TASK ITEM> Reproduce the reading comprehension text starting with "2. Such comparisons" and going on through "fundamental weaknesses.", substituting "subgroups" for "subtypes".

TEXT SEGMENT>
Start of Block
Concurrent measures of vocabulary, working memory, inference making and comprehension monitoring are
related to reading comprehension skills in 7-10 year olds. Longitudinal studies have shown that vocabulary and
working memory and word reading, grammatical awareness and vocabulary are related to later reading
comprehension.
Children with reading comprehension difficulties show impairment on a range of language tasks. Poor
comprehends demonstrate deficits on higher-level skills relative to same-age good comprehends. Impairments
have been found on measures of working memory, inference making, narrative production and comprehension
monitoring. Weaknesses in syntactic knowledge and processing have also been reported. When vocabulary,
word reading accuracy and/or non-word reading are allowed to vary, lower-level lexical weakness in exception
word reading and semantic processing are also apparent.
Caution for what we conclude from studies for following reasons:
1. There are four different ways that a skill can be related to comprehension ability: it may be a prerequisite
of reading comprehension, a facilitator, a consequence or an incidental correlate. Comparisons between
good and poor comprehenders do not distinguish between these alternatives.
2. Such comparisons do not establish whether poor comprehenders in general present a particular deficit or
whether every poor comprehender presents that deficit. Different patterns of strength and weakness were
evident across a range of measures important for text comprehension and not all poor comprehenders
experience impairments in all of the skills. There may be subtypes of poor comprehenders with different
fundamental weaknesses.
Potential fundamental weakness is verbal ability, which is strongly correlated with reading comprehension.
End of Block
Pixel coordinate listings>
Start of Block
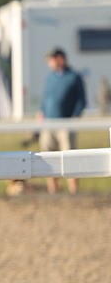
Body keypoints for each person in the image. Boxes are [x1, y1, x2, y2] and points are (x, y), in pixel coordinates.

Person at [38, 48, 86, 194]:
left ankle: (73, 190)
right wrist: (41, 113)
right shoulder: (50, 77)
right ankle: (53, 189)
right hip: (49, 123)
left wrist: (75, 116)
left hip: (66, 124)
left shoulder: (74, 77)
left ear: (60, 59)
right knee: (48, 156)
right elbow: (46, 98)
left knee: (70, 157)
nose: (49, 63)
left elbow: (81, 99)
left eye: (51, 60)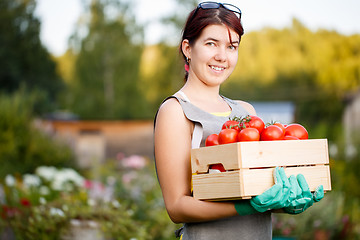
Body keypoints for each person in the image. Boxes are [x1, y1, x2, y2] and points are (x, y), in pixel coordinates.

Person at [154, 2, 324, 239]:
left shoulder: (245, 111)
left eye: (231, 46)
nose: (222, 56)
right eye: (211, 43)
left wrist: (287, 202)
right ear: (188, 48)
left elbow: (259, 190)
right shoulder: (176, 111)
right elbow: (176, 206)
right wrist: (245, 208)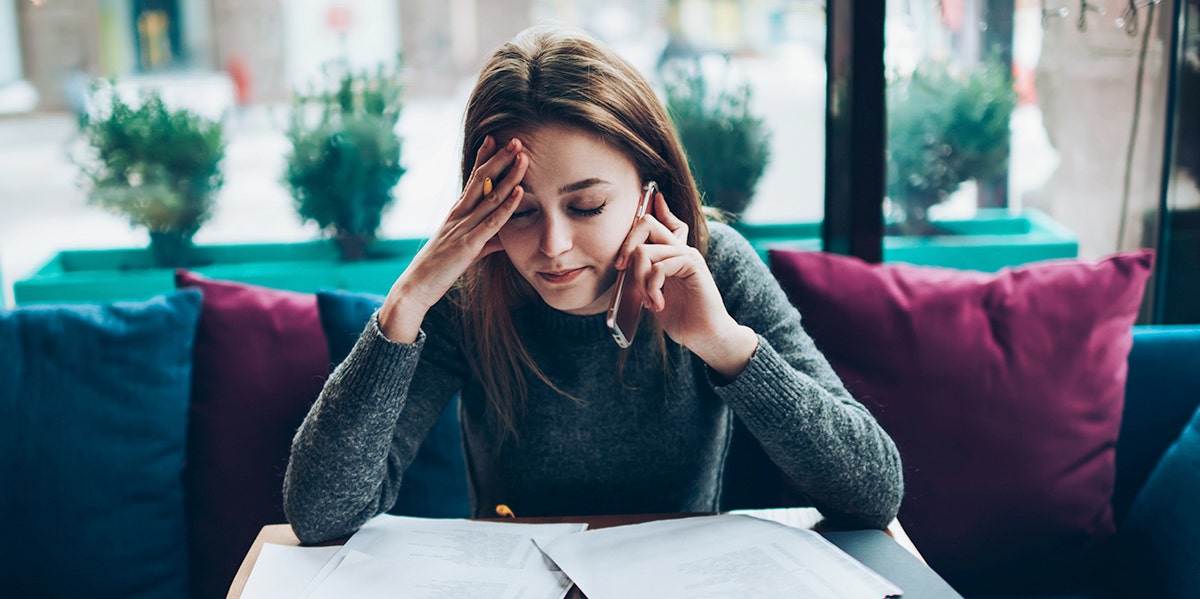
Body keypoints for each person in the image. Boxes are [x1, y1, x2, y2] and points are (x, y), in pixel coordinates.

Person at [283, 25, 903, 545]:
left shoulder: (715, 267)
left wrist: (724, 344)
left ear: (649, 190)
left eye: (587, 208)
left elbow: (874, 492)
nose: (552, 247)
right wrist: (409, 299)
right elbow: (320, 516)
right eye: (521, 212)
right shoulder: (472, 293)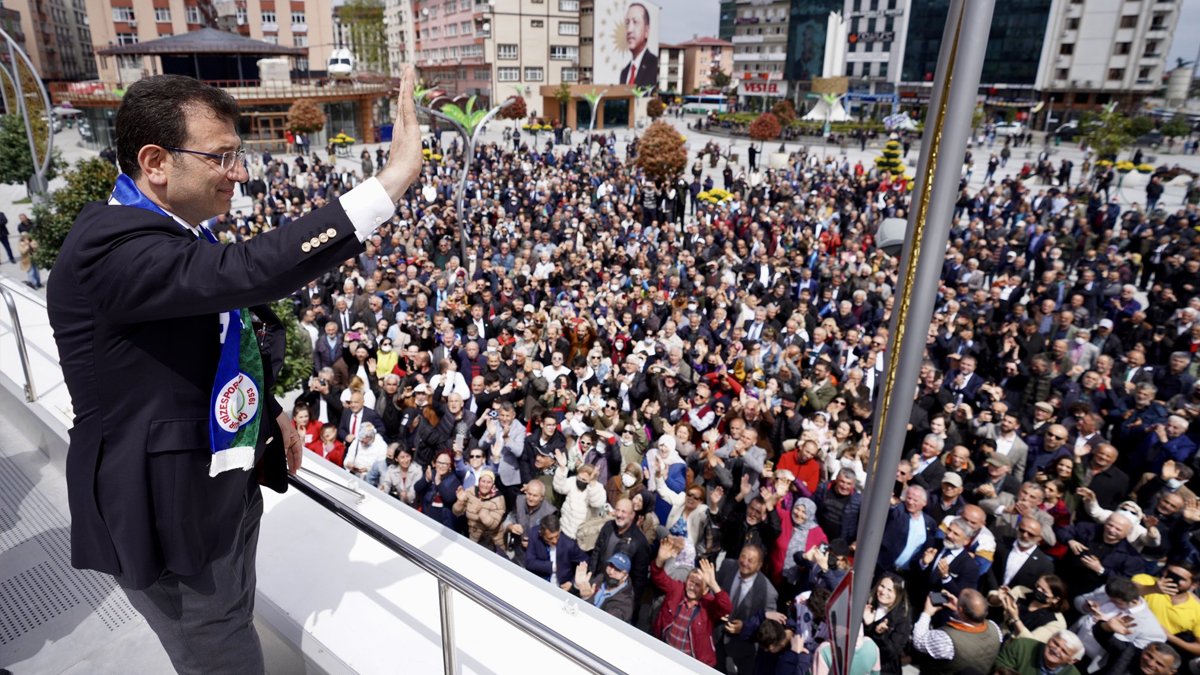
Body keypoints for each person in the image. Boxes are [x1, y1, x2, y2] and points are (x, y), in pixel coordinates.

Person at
End of Block
Start of Block
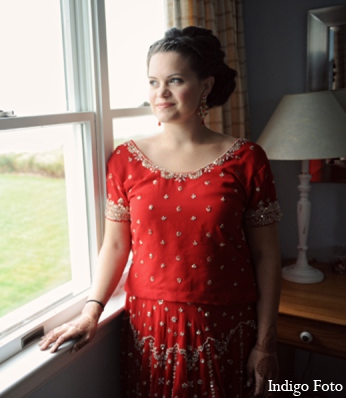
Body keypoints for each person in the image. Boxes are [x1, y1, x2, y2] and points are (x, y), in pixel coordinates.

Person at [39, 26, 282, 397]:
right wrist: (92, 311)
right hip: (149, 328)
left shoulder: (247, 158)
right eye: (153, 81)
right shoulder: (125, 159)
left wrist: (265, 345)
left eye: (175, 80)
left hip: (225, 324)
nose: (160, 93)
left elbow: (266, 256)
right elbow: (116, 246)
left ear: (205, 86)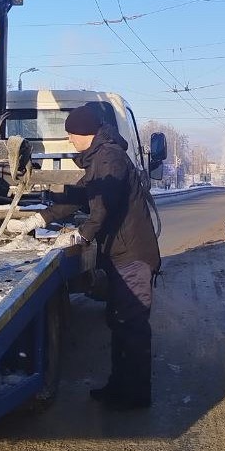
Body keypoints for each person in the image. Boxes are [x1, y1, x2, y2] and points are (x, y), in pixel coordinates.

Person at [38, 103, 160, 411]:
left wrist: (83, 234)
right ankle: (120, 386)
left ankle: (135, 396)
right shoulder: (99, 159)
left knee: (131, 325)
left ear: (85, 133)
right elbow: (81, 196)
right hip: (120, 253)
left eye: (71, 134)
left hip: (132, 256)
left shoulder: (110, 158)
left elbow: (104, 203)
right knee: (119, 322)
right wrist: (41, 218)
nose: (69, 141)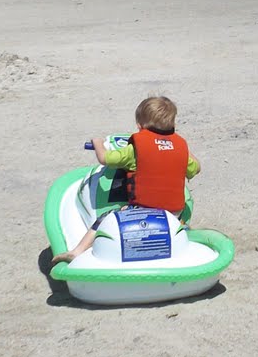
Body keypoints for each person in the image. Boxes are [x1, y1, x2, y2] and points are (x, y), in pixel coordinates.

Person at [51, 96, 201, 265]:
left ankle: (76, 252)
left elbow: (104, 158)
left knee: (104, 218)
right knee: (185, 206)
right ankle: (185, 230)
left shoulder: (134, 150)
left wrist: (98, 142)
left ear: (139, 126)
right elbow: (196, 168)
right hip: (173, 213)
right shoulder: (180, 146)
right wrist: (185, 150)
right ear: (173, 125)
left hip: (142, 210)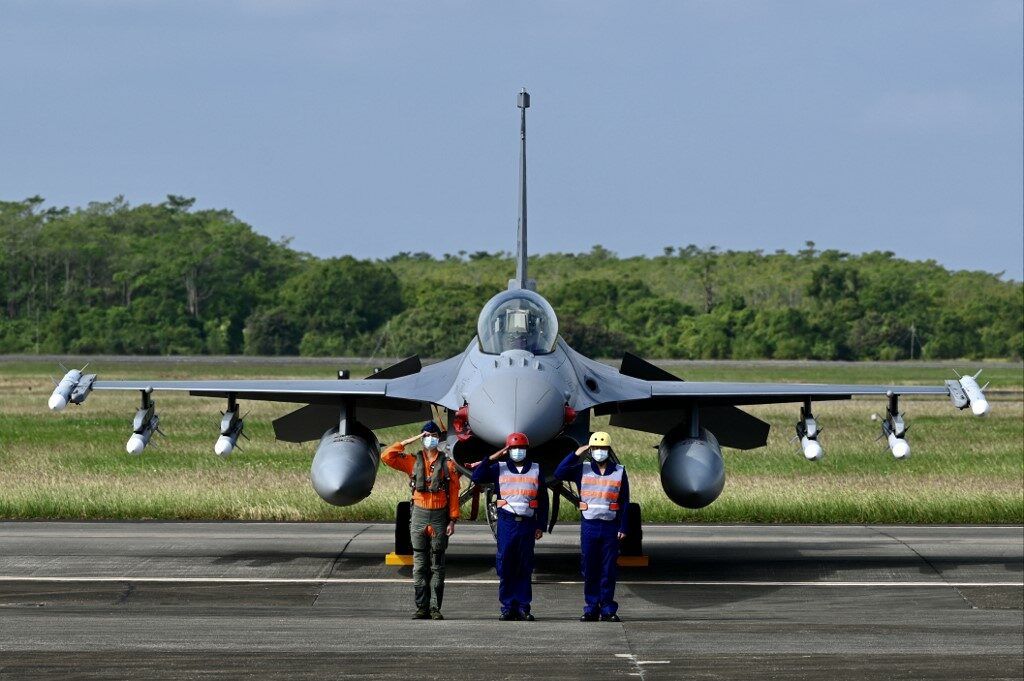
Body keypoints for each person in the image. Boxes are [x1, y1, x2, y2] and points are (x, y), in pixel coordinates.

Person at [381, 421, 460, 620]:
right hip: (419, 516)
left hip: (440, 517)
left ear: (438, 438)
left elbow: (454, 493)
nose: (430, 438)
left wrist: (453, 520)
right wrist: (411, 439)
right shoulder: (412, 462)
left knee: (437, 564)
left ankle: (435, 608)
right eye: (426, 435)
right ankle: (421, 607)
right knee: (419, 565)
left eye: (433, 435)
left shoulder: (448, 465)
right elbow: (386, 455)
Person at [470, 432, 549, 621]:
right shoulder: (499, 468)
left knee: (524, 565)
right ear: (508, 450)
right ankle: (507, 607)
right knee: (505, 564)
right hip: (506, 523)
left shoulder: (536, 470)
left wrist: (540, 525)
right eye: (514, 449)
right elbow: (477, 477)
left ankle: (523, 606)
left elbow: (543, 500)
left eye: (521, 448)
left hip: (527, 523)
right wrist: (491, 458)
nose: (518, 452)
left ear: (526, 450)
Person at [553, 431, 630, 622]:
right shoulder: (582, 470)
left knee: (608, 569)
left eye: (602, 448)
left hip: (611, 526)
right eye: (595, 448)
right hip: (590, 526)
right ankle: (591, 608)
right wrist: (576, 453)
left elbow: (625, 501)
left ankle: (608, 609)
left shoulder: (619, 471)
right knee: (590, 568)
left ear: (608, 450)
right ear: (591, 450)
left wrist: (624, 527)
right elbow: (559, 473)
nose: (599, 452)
End of Block
Start of Block
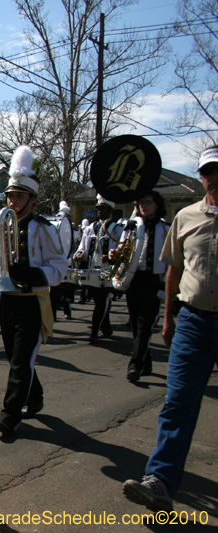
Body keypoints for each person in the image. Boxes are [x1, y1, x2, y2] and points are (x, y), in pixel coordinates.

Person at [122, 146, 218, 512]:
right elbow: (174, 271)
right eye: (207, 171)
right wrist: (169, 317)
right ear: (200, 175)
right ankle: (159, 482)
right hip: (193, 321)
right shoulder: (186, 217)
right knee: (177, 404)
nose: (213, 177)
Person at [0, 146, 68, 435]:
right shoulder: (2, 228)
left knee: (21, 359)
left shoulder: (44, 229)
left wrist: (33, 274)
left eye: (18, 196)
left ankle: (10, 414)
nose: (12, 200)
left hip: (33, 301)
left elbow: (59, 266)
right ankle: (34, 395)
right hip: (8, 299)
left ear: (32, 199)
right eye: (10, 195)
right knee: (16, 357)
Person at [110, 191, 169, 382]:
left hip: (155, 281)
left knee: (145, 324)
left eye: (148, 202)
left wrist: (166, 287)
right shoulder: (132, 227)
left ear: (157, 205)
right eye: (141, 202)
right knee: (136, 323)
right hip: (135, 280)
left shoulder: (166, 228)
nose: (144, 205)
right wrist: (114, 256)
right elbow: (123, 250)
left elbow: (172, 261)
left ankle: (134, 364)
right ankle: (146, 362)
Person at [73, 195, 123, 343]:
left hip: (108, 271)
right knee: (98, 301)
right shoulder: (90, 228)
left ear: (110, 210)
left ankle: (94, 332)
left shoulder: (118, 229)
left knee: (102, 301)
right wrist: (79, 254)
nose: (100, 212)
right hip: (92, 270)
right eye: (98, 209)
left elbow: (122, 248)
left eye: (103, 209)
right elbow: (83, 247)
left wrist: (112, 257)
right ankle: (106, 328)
End of Block
TASK RESPONSE>
2. Such comparisons do not establish whether poor comprehenders in general present a particular deficit or
whether every poor comprehender presents that deficit. Different patterns of strength and weakness were
evident across a range of measures important for text comprehension and not all poor comprehenders
experience impairments in all of the skills. There may be subgroups of poor comprehenders with different
fundamental weaknesses.